APL argued that “the Labor Code was designed not so much to provide Filipino workers with fundamental rights but to circumscribe them,” adding that “it remains basically the same despite all the omnibus and piecemeal amendments and ‘revisions’ that were passed since the fall of the Marcos dictatorship in 1986.”

 

Union-busting actually; ‘judicial legislation’

“What happened was obviously a brazen act to bust the union and to prevent the forging of a new and better CBA, hence a clear violation of the workers’ democratic and constitutional rights to organize and to collectively bargain,” Reynaldo Rasing, Nuwhrain-Dusit Hotel Nikko Chapter (NDHNC) president, said.

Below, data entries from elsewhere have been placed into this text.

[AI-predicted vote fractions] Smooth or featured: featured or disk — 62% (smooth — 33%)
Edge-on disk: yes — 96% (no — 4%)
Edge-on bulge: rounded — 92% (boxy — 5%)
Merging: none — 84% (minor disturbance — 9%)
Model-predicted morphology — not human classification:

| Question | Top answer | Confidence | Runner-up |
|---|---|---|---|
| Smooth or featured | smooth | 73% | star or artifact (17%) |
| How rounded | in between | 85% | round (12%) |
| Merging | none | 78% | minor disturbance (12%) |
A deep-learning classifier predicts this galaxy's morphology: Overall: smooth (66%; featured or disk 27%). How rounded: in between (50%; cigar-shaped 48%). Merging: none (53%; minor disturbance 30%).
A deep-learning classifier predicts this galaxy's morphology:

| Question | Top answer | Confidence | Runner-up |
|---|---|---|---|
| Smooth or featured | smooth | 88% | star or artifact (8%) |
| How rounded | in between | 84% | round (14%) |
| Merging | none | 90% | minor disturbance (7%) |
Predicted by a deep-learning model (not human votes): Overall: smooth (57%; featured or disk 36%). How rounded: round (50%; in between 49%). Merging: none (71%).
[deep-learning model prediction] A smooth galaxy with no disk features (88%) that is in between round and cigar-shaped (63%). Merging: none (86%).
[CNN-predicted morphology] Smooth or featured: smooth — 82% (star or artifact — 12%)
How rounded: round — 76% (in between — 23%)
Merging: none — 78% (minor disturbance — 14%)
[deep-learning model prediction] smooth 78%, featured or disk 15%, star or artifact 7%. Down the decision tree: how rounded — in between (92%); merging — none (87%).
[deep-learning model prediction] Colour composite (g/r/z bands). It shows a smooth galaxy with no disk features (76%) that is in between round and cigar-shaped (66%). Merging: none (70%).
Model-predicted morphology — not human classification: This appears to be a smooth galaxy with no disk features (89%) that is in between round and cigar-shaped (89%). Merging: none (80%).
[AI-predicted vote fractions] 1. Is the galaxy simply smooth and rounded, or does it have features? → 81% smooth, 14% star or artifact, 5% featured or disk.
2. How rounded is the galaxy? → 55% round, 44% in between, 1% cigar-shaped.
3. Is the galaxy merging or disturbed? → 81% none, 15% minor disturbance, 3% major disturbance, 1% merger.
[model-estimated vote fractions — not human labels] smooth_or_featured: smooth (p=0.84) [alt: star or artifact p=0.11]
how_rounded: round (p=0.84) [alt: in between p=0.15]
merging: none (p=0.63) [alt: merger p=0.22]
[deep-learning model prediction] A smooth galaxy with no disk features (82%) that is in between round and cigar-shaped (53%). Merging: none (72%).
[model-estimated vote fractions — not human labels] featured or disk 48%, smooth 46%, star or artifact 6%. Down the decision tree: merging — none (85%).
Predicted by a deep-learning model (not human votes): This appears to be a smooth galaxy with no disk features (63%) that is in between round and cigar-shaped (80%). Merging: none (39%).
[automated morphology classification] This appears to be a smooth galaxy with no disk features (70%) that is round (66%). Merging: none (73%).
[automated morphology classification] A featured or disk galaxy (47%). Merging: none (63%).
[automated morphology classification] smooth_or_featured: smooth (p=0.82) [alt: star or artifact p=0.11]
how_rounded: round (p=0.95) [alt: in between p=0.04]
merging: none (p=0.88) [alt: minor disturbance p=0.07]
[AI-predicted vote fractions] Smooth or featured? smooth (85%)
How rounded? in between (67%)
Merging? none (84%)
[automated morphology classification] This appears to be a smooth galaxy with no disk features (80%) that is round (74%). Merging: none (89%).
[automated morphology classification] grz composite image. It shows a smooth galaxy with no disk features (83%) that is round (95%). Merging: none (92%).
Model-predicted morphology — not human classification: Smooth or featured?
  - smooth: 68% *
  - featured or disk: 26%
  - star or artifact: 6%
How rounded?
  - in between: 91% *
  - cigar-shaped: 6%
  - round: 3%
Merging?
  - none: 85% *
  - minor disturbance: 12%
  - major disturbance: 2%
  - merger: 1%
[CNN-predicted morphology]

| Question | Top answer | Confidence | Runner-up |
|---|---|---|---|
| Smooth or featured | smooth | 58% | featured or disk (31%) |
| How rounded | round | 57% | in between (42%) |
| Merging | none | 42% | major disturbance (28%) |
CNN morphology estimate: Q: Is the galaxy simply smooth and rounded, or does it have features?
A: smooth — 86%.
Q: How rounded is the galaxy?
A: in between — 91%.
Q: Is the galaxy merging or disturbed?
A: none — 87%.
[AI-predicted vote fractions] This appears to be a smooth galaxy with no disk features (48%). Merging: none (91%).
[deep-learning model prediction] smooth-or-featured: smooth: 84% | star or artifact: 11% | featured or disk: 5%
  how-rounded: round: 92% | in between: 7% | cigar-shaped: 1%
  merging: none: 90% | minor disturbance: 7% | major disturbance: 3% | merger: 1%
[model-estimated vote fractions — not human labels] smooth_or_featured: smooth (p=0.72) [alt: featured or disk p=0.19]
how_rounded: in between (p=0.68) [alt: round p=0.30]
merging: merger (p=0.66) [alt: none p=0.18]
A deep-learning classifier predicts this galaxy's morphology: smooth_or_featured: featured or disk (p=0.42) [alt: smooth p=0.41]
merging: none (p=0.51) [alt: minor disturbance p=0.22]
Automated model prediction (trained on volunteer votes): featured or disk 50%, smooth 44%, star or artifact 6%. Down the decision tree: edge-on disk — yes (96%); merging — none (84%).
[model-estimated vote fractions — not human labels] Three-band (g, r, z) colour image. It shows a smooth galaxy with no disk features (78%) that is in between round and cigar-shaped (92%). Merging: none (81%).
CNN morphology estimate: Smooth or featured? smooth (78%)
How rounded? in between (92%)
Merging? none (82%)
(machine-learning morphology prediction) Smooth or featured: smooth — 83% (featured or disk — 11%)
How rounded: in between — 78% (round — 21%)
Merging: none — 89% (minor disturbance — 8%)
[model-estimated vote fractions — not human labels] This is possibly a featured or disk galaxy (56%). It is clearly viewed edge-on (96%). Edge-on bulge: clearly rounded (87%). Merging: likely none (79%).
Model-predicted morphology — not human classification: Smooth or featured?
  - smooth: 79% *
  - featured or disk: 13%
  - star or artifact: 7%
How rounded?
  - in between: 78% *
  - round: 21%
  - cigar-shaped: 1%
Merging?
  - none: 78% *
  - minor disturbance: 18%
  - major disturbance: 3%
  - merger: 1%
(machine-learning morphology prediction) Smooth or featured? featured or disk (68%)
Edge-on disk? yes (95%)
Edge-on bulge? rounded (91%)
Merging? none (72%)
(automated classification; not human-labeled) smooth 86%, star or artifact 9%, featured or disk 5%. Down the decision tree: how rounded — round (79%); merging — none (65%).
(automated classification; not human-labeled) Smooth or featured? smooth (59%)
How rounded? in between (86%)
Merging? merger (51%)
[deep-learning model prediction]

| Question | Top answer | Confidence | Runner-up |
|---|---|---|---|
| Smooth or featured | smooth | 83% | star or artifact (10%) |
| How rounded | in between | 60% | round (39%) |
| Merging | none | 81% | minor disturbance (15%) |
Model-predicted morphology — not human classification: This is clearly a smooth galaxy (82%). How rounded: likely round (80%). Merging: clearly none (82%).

Rasing also stressed that there was no strike or actual and deliberate work stoppage as starting January 2002 the workers were in fact prevented by management from reporting for work, which forced them to instead hold a picket outside the hotel.

Holding peaceful and concerted mass actions, even shaving one’s head, are likewise legitimate articulations of freedom of speech or expression, and which were further prompted by the protracted CBA negotiations that began as early as October 2000, Rasing disclosed.

Other labor groups branded the Velasco ruling as a form of “judicial legislation,” when the high court apparently assumed or “usurped” the law-making powers of the government’s legislative branch by declaring a new meaning of “strike” or an illegal strike at that.

 

‘Diplomatic reproach’ from the ILO

After several months of deliberations, the Geneva-based Committee on Freedom of Association of the ILO – prodded by cases filed by trade unions in the Philippines and abroad – released its “Findings and Recommendations” on the Dusit case in November last year.

Although couched in polite or diplomatic words, the committee papers were in effect a scolding of the widely assailed Velasco verdict, reported the NDHNC, whose mother federation also belongs to Kontra and the CLC.

Some of the major issues pointed by the committee are:

 

  • It disagrees with the ruling that equated lawful and concerted actions (shaving of head and picketing) during a bargaining deadlock as “bargaining in bad faith.”
  • It considers the ruling that likens the shaving of heads to a strike as a violation of ILO Convention No. 87 (Freedom of Association and Protection of the Right to Organize).
  • It finds the compensation later awarded to 61 union members inadequate since the court even admitted in its ruling that none of them have been individually identified as having perpetrated illegal acts.
  • It declares that the court should have readily perceived that the mass dismissal of union officers and members would mean destroying the union. Hence, the government (not only the court), wittingly or unwittingly, is a party to union-busting by closing its eyes to the constitutional mandate that the state shall afford full protection to labor (Philippine Constitution, Article XVIII, Section 3).